## Action item
Write out the entries below exactly as they stand. Skip every image.

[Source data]
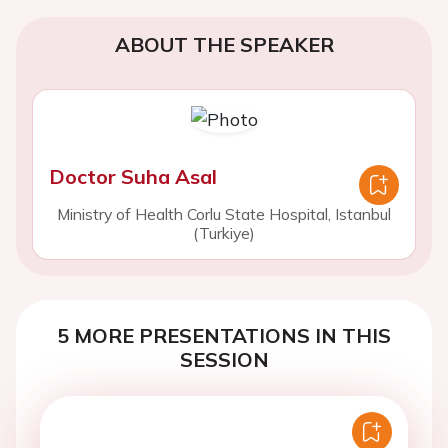
ABOUT THE SPEAKER
Doctor Suha Asal
Ministry of Health Corlu State Hospital, Istanbul
(Turkiye)
5 MORE PRESENTATIONS IN THIS
SESSION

## Answer to this exercise
ABOUT THE SPEAKER
Doctor Suha Asal
Ministry of Health Corlu State Hospital, Istanbul
(Turkiye)
5 MORE PRESENTATIONS IN THIS
SESSION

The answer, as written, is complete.